:: Directive ::
Search the entries below for the string "Poster" and copy the lines that hold it.

Collection entries:
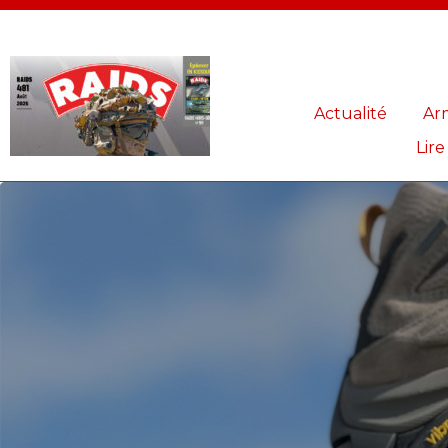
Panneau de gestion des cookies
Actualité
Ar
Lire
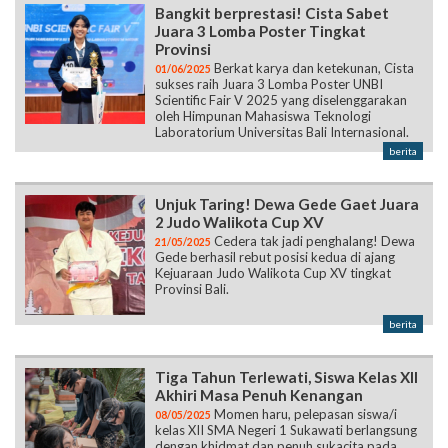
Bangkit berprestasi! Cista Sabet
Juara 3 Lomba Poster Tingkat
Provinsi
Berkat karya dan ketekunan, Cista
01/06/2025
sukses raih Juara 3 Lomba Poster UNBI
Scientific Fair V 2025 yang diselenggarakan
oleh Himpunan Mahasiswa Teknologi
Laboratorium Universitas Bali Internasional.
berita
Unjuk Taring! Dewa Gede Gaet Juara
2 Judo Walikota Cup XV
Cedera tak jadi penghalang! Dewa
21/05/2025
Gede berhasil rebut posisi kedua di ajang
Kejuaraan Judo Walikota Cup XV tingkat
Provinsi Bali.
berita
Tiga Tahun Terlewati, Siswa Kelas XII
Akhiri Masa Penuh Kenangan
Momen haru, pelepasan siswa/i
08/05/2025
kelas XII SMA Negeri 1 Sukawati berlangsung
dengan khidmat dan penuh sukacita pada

:: Completed exercise ::
Juara 3 Lomba Poster Tingkat
sukses raih Juara 3 Lomba Poster UNBI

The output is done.